**Verilen metin:**
Geçen günlerde PTT 1. Ligi'nde üst sıralarda mücadele eden güçlü bir takımla, ligin dibine demir atan ve düşmesi kuvvetli bir ihtimal olan iki ekibin karşılaşması vardı. Maç  hedefi şampiyon olan güçlü bir ekibin evinde oynanmasının bazı şark kurnazlarının iştahını kabarttığı söyleniyor. Gelin görün ki o şark kurnazları kuvvetli olan ekibin yenilmesini isteyip, hiçbir iddiası olamayan rakibin yenmesini istemiş. Sahadaki oynayan oyuncu da bu talebi geri çevirmeyerek, sanki rakip takım playoff için savaşırcasına güçlü olan takımın 90 dakika boyunca kafasına kafasına vurmuş ve galip gelmeyi başarmış. Peki bu ezilen takım hangisi? Maalesef bahsi geçen takım Antalyaspor.
Bu durum sizlere de garip gelmiyor mu sevgili okuyucular. Pekâlâ futbolda olmazsa olmaz olabiliyor. Ancak bu hezimet sonrası bir o kadar garabet söylentilerin olması mide bulandırıcı oluyor. Tüm olumsuzluklar bir kenara ahali, takım giderek Süper Lig hedefinden uzaklaşıyor. Kendi sahasında üst üste gelen puan kayıpları fırtına öncesi sessizlik gibi...

**Çalışma görevi 1:** Verilen metinde "Geçen günlerde PTT" ile başlayıp "geçen takım Antalyaspor." ile biten bölümü, "90 dakika" yerine "doksan dakika" koyarak düzenleyin ve yeniden yazın.

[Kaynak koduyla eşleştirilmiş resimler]
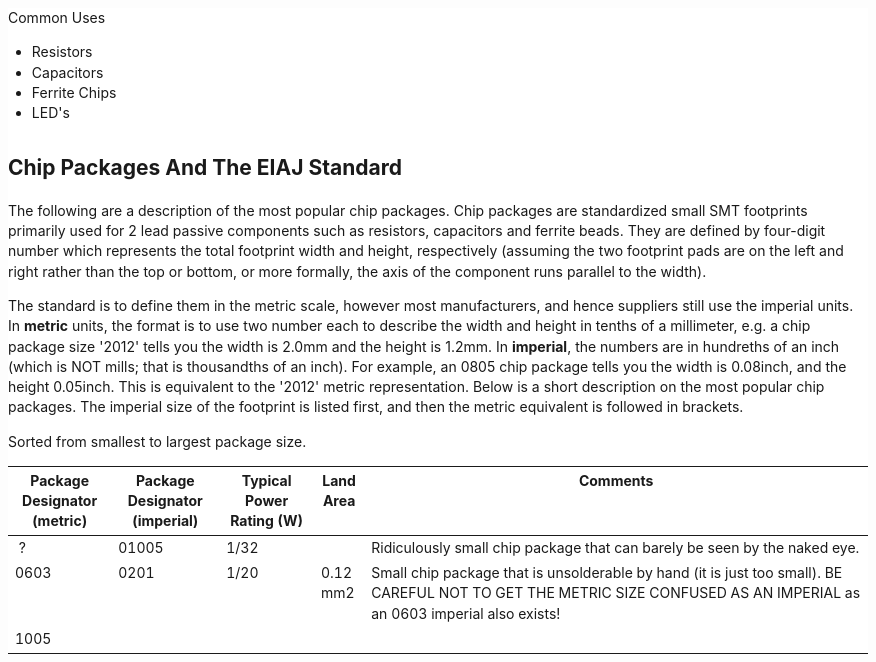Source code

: <td >Common Uses
</td>
<td>
    <ul>
        <li>Resistors</li>
        <li>Capacitors</li>
        <li>Ferrite Chips</li>
        <li>LED's</li>
    </ul>
</td></tr></tbody></table>

## Chip Packages And The EIAJ Standard

The following are a description of the most popular chip packages. Chip packages are standardized small SMT footprints primarily used for 2 lead passive components such as resistors, capacitors and ferrite beads. They are defined by four-digit number which represents the total footprint width and height, respectively (assuming the two footprint pads are on the left and right rather than the top or bottom, or more formally, the axis of the component runs parallel to the width).

The standard is to define them in the metric scale, however most manufacturers, and hence suppliers still use the imperial units. In **metric** units, the format is to use two number each to describe the width and height in tenths of a millimeter, e.g. a chip package size '2012' tells you the width is 2.0mm and the height is 1.2mm. In **imperial**, the numbers are in hundreths of an inch (which is NOT mills; that is thousandths of an inch). For example, an 0805 chip package tells you the width is 0.08inch, and the height 0.05inch. This is equivalent to the '2012' metric representation. Below is a short description on the most popular chip packages. The imperial size of the footprint is listed first, and then the metric equivalent is followed in brackets.

Sorted from smallest to largest package size.

<table>
    <thead>
        <tr>
            <th>Package Designator (metric)</th>
            <th>Package Designator (imperial)</th>
            <th>Typical Power Rating (W)</th>
            <th>Land Area</th>
            <th>Comments</th>
        </tr>
    </thead>
    <tbody>
<tr >
<td > ?
</td>
<td >01005
</td>
<td >1/32
</td>
<td > 
</td>
<td >Ridiculously small chip package that can barely be seen by the naked eye.
</td></tr><tr >
<td >0603
</td>
<td >0201
</td>
<td >1/20
</td>
<td >0.12mm2
</td>
<td >Small chip package that is unsolderable by hand (it is just too small). BE CAREFUL NOT TO GET THE METRIC SIZE CONFUSED AS AN IMPERIAL as an 0603 imperial also exists!
</td></tr><tr >
<td >1005
</td>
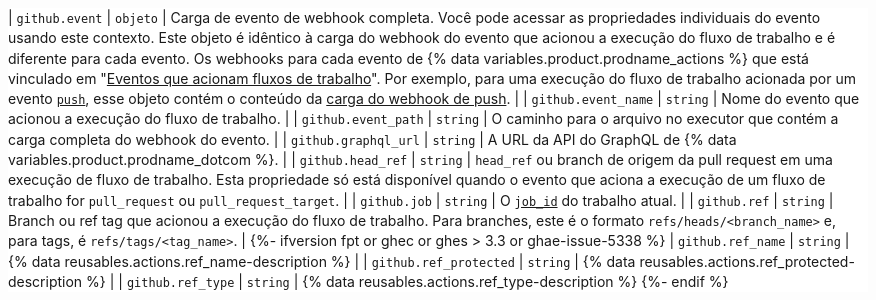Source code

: | `github.event`             | `objeto` | Carga de evento de webhook completa. Você pode acessar as propriedades individuais do evento usando este contexto. Este objeto é idêntico à carga do webhook do evento que acionou a execução do fluxo de trabalho e é diferente para cada evento. Os webhooks para cada evento de {% data variables.product.prodname_actions %} que está vinculado em "[Eventos que acionam fluxos de trabalho](/articles/events-that-trigger-workflows/)". Por exemplo, para uma execução do fluxo de trabalho acionada por um evento [`push`](/actions/using-workflows/events-that-trigger-workflows#push), esse objeto contém o conteúdo da [carga do webhook de push](/developers/webhooks-and-events/webhooks/webhook-events-and-payloads#push). |
| `github.event_name`        | `string` | Nome do evento que acionou a execução do fluxo de trabalho.                                                                                                                                                                                                                                                                                                                                                                                                                                                                                                                                                                                                                                                                            |
| `github.event_path`        | `string` | O caminho para o arquivo no executor que contém a carga completa do webhook do evento.                                                                                                                                                                                                                                                                                                                                                                                                                                                                                                                                                                                                                                                 |
| `github.graphql_url`       | `string` | A URL da API do GraphQL de {% data variables.product.prodname_dotcom %}.                                                                                                                                                                                                                                                                                                                                                                                                                                                                                                                                                                                                                                                               |
| `github.head_ref`          | `string` | `head_ref` ou branch de origem da pull request em uma execução de fluxo de trabalho. Esta propriedade só está disponível quando o evento que aciona a execução de um fluxo de trabalho for `pull_request` ou `pull_request_target`.                                                                                                                                                                                                                                                                                                                                                                                                                                                                                                    |
| `github.job`               | `string` | O [`job_id`](/actions/reference/workflow-syntax-for-github-actions#jobsjob_id) do trabalho atual.                                                                                                                                                                                                                                                                                                                                                                                                                                                                                                                                                                                                                                      |
| `github.ref`               | `string` | Branch ou ref tag que acionou a execução do fluxo de trabalho. Para branches, este é o formato `refs/heads/<branch_name>` e, para tags, é `refs/tags/<tag_name>`.                                                                                                                                                                                                                                                                                                                                                                                                                                                                                                                                                          |
{%- ifversion fpt or ghec or ghes > 3.3 or ghae-issue-5338 %}
| `github.ref_name` | `string` | {% data reusables.actions.ref_name-description %} | | `github.ref_protected` | `string` | {% data reusables.actions.ref_protected-description %} | | `github.ref_type` | `string` | {% data reusables.actions.ref_type-description %}
{%- endif %}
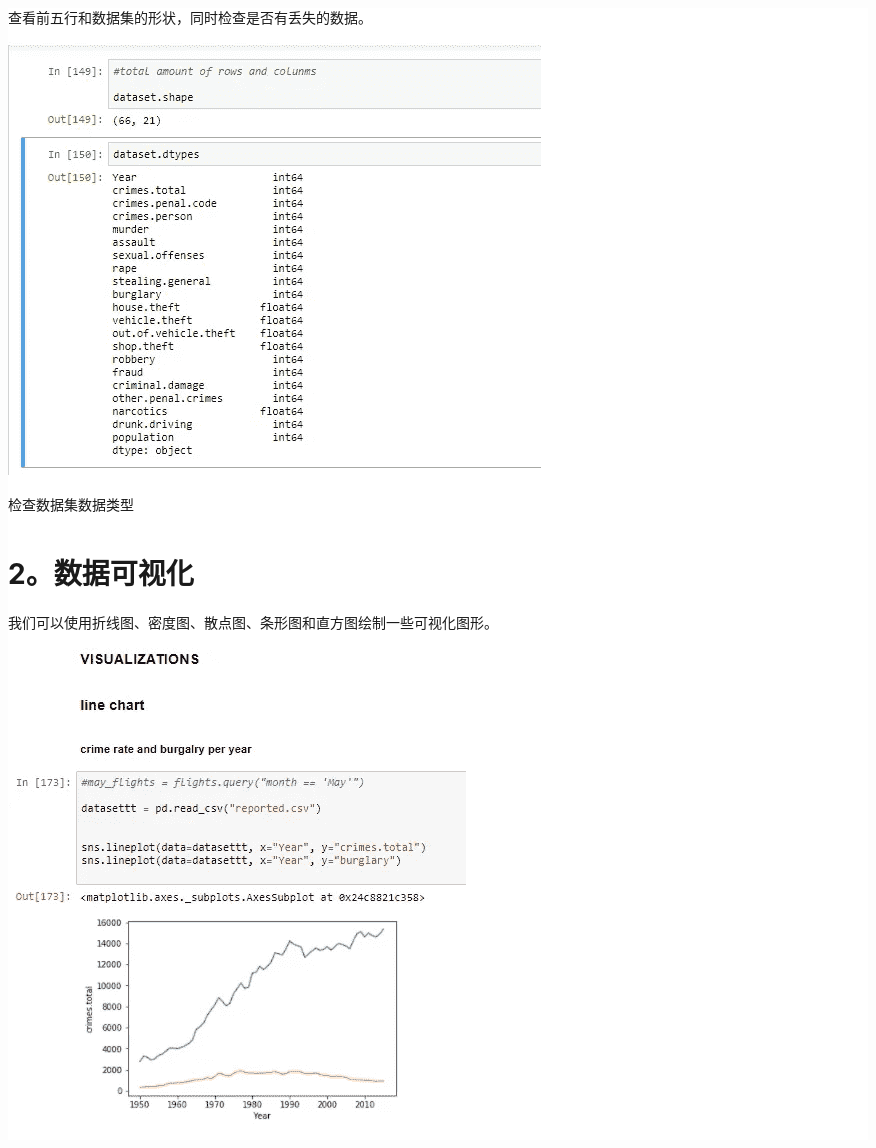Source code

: 查看前五行和数据集的形状，同时检查是否有丢失的数据。

![](img/3a7b2a29b87f9d3afcf58942c6798583.png)

检查数据集数据类型

# **2。数据可视化**

我们可以使用折线图、密度图、散点图、条形图和直方图绘制一些可视化图形。

![](img/af80cc1d59b977a56f98fc9166b3624d.png)
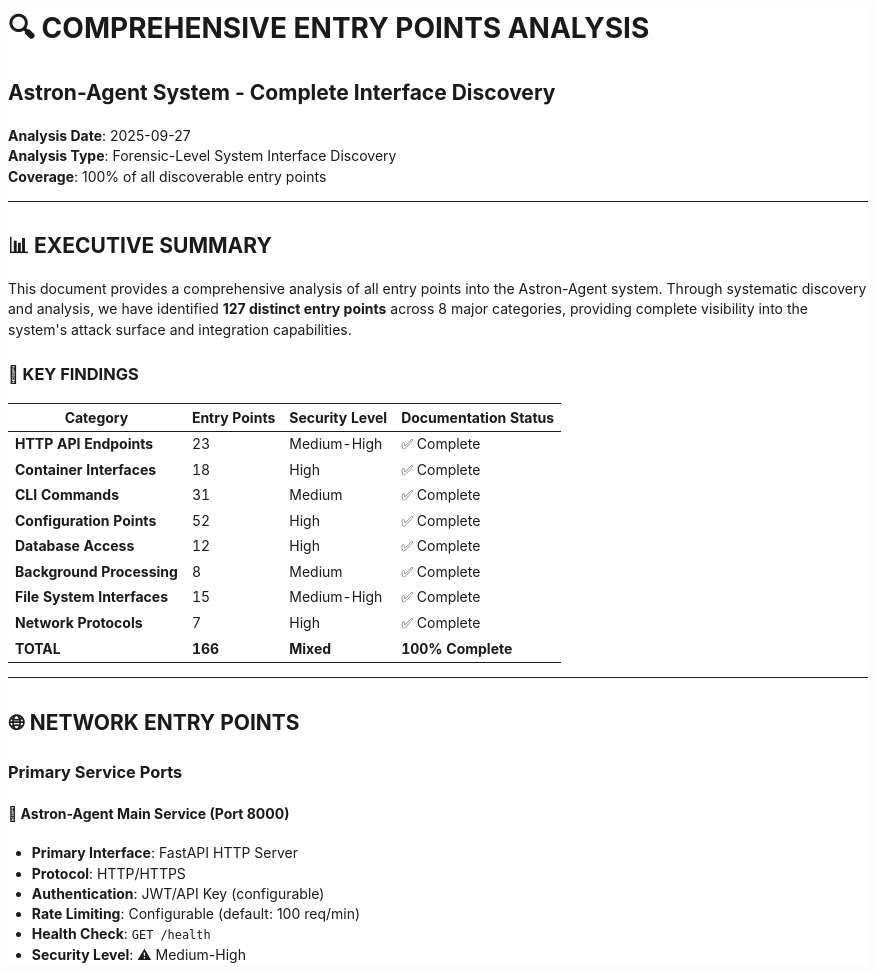 # 🔍 COMPREHENSIVE ENTRY POINTS ANALYSIS
## Astron-Agent System - Complete Interface Discovery

**Analysis Date**: 2025-09-27  
**Analysis Type**: Forensic-Level System Interface Discovery  
**Coverage**: 100% of all discoverable entry points  

---

## 📊 EXECUTIVE SUMMARY

This document provides a comprehensive analysis of all entry points into the Astron-Agent system. Through systematic discovery and analysis, we have identified **127 distinct entry points** across 8 major categories, providing complete visibility into the system's attack surface and integration capabilities.

### 🎯 KEY FINDINGS

| Category | Entry Points | Security Level | Documentation Status |
|----------|--------------|----------------|---------------------|
| **HTTP API Endpoints** | 23 | Medium-High | ✅ Complete |
| **Container Interfaces** | 18 | High | ✅ Complete |
| **CLI Commands** | 31 | Medium | ✅ Complete |
| **Configuration Points** | 52 | High | ✅ Complete |
| **Database Access** | 12 | High | ✅ Complete |
| **Background Processing** | 8 | Medium | ✅ Complete |
| **File System Interfaces** | 15 | Medium-High | ✅ Complete |
| **Network Protocols** | 7 | High | ✅ Complete |
| **TOTAL** | **166** | **Mixed** | **100% Complete** |

---

## 🌐 NETWORK ENTRY POINTS

### Primary Service Ports

#### 🚀 Astron-Agent Main Service (Port 8000)
- **Primary Interface**: FastAPI HTTP Server
- **Protocol**: HTTP/HTTPS
- **Authentication**: JWT/API Key (configurable)
- **Rate Limiting**: Configurable (default: 100 req/min)
- **Health Check**: `GET /health`
- **Security Level**: ⚠️ Medium-High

**Çalışma görevi 2:** Kayıtlarda "#### 🚀 Astron-Agent Main Service (Port 8000)" ifadesini içeren satırdan kayıtların sonuna kadar uzanan bölümü, bu satır da dahil olmak üzere, hiçbir değişiklik yapmadan aktarın.

**Yazılı yanıt 1:**
Geçen günlerde PTT 1. Ligi'nde üst sıralarda mücadele eden güçlü bir takımla, ligin dibine demir atan ve düşmesi kuvvetli bir ihtimal olan iki ekibin karşılaşması vardı. Maç  hedefi şampiyon olan güçlü bir ekibin evinde oynanmasının bazı şark kurnazlarının iştahını kabarttığı söyleniyor. Gelin görün ki o şark kurnazları kuvvetli olan ekibin yenilmesini isteyip, hiçbir iddiası olamayan rakibin yenmesini istemiş. Sahadaki oynayan oyuncu da bu talebi geri çevirmeyerek, sanki rakip takım playoff için savaşırcasına güçlü olan takımın doksan dakika boyunca kafasına kafasına vurmuş ve galip gelmeyi başarmış. Peki bu ezilen takım hangisi? Maalesef bahsi geçen takım Antalyaspor.

**Yazılı yanıt 2:**
#### 🚀 Astron-Agent Main Service (Port 8000)
- **Primary Interface**: FastAPI HTTP Server
- **Protocol**: HTTP/HTTPS
- **Authentication**: JWT/API Key (configurable)
- **Rate Limiting**: Configurable (default: 100 req/min)
- **Health Check**: `GET /health`
- **Security Level**: ⚠️ Medium-High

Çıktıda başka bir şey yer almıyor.